Text section –
2011-02-15 20:27:28 来源:


Obama, GOP moving in different

Obama, GOP moving in different directions on jobs

By TOM RAUM Associated Press

WASHINGTON (AP) - President Barack Obama seized an opportunity most presidents don't get. For nearly three weeks, he's been promoting the initiatives he rolled out in last month's State of the Union address without having to explain how to pay for them. But the free ride is just about over.

The rhetoric will come down to earth on Monday, as the president brings forward his blueprint for the budget year that begins Oct. 1. Already, Republicans are offering rival plans to slash tens of billions of dollars in spending. The budget will set the stage for big battles in March as a temporary spending measure to keep the government functioning runs out and as federal borrowing fast approaches the $14.3 trillion limit set by current law.

Traditionally, presidents submit their budgets within a week of delivering the big speech, and quickly find themselves on the defensive and bogged down over the details. For a variety of reasons, Obama had the luxury of a long budget postponement.

"He's been able to talk about all the good stuff he wants to do," said veteran budget analyst Stan Collender. "Of course, it will all come to an end next week when he has to start talking about his actual budget. But my guess is the White House looked at those three weeks and said, `OK, we've got an opportunity that most presidents never have. How do we make it work for us?"

Obama used the hiatus to court his Democratic base while reaching out to Republican leaders and big business.

He traveled the country, telling audiences he'll "win the future" by making the U.S. more competitive globally. He pressed business leaders to stop hoarding cash and to "ask yourselves what you can do for America." He wooed them by talking up free trade pacts, lower corporate tax rates and getting burdensome government regulations off their backs.

Obama also promoted his plans for high-speed rail, wind farms and entrepreneurship - all in the name of producing more jobs.

On Thursday, he was in Michigan's rural Upper Peninsula to talk about his goal of giving nearly all Americans access to high-speed wireless services.

Earlier, he gave a televised interview to conservative Fox news host Bill O'Reilly on Super Bowl Sunday, continued his charm offensive with a speech to the U.S. Chamber of Commerce on Monday, and held a private White House lunch with House Republican leaders on Wednesday.

Data for this exercise –
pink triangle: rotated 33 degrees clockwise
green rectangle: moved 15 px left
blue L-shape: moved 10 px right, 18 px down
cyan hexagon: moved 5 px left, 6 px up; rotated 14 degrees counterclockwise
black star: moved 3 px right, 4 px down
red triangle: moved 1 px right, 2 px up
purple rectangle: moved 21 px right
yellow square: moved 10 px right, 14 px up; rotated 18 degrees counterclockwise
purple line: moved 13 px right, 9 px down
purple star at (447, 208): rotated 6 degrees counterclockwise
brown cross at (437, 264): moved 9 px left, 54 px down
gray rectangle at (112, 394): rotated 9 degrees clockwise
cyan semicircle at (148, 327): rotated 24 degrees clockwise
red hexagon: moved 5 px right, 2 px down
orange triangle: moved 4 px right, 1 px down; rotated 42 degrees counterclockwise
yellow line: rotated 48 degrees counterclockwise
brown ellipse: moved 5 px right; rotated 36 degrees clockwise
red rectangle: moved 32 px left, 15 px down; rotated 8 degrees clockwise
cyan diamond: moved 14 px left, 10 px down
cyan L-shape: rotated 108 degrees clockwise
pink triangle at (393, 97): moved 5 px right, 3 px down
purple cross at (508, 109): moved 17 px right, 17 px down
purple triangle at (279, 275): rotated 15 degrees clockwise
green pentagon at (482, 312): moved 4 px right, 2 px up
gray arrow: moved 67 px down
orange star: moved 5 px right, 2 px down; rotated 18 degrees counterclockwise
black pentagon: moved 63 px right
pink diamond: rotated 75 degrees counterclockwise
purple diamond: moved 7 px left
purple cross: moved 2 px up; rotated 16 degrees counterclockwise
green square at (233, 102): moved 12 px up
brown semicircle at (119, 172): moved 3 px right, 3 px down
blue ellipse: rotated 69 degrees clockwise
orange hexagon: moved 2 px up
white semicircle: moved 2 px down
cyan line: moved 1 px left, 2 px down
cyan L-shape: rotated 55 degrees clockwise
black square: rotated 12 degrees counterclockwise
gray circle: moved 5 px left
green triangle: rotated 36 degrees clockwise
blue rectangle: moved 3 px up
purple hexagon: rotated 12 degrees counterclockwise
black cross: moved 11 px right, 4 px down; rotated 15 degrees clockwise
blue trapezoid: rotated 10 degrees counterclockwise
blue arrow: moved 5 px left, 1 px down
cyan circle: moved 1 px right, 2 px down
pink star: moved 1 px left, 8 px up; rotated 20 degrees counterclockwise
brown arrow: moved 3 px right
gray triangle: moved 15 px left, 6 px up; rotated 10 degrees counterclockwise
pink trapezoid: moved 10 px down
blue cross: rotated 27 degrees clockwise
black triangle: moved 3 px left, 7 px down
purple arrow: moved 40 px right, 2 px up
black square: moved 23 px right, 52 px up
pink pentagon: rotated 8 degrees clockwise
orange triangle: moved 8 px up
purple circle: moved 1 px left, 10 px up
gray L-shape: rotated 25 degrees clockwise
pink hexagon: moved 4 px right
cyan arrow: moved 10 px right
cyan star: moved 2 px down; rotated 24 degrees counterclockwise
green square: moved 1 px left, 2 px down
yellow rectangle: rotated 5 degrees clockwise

Jobs –
A) Reproduce the records word for word, everything from their first line down to the line containing "blue arrow: moved 5 px left, 1 px down", including both of those lines.
B) Continue the news article on Obama and Republicans diverging on jobs, picking up after its final sentence.

In response –
A)
pink triangle: rotated 33 degrees clockwise
green rectangle: moved 15 px left
blue L-shape: moved 10 px right, 18 px down
cyan hexagon: moved 5 px left, 6 px up; rotated 14 degrees counterclockwise
black star: moved 3 px right, 4 px down
red triangle: moved 1 px right, 2 px up
purple rectangle: moved 21 px right
yellow square: moved 10 px right, 14 px up; rotated 18 degrees counterclockwise
purple line: moved 13 px right, 9 px down
purple star at (447, 208): rotated 6 degrees counterclockwise
brown cross at (437, 264): moved 9 px left, 54 px down
gray rectangle at (112, 394): rotated 9 degrees clockwise
cyan semicircle at (148, 327): rotated 24 degrees clockwise
red hexagon: moved 5 px right, 2 px down
orange triangle: moved 4 px right, 1 px down; rotated 42 degrees counterclockwise
yellow line: rotated 48 degrees counterclockwise
brown ellipse: moved 5 px right; rotated 36 degrees clockwise
red rectangle: moved 32 px left, 15 px down; rotated 8 degrees clockwise
cyan diamond: moved 14 px left, 10 px down
cyan L-shape: rotated 108 degrees clockwise
pink triangle at (393, 97): moved 5 px right, 3 px down
purple cross at (508, 109): moved 17 px right, 17 px down
purple triangle at (279, 275): rotated 15 degrees clockwise
green pentagon at (482, 312): moved 4 px right, 2 px up
gray arrow: moved 67 px down
orange star: moved 5 px right, 2 px down; rotated 18 degrees counterclockwise
black pentagon: moved 63 px right
pink diamond: rotated 75 degrees counterclockwise
purple diamond: moved 7 px left
purple cross: moved 2 px up; rotated 16 degrees counterclockwise
green square at (233, 102): moved 12 px up
brown semicircle at (119, 172): moved 3 px right, 3 px down
blue ellipse: rotated 69 degrees clockwise
orange hexagon: moved 2 px up
white semicircle: moved 2 px down
cyan line: moved 1 px left, 2 px down
cyan L-shape: rotated 55 degrees clockwise
black square: rotated 12 degrees counterclockwise
gray circle: moved 5 px left
green triangle: rotated 36 degrees clockwise
blue rectangle: moved 3 px up
purple hexagon: rotated 12 degrees counterclockwise
black cross: moved 11 px right, 4 px down; rotated 15 degrees clockwise
blue trapezoid: rotated 10 degrees counterclockwise
blue arrow: moved 5 px left, 1 px down

B)
House Majority Leader Eric Cantor, R-Va., cited a "fairly robust conversation" at the lunch "about the need for all of us to work together to signal that we're serious about cutting spending."

No matter that both sides are still talking past each other - even as they claim they want to find common ground.

Did Obama and the Republicans agree on any single item? "Not that I'm aware of," said White House spokesman Robert Gibbs.

The two sides are still far apart, having staked out clear differences they will carry into the 2012 elections, and the time for actual negotiations and compromise is still far off.

The president is proposing more spending on infrastructure, education and other job-creating 'investments." Republicans reject what they see as more runaway stimulus spending - and focus almost exclusively on spending restraint and deficit reduction.

American University political scientist James Thurber said Obama is trying to be pragmatic even though "he never gets very specific" on just how he'd reduce trillion-dollar-plus deficits at the same time he's pumping more government money into new programs.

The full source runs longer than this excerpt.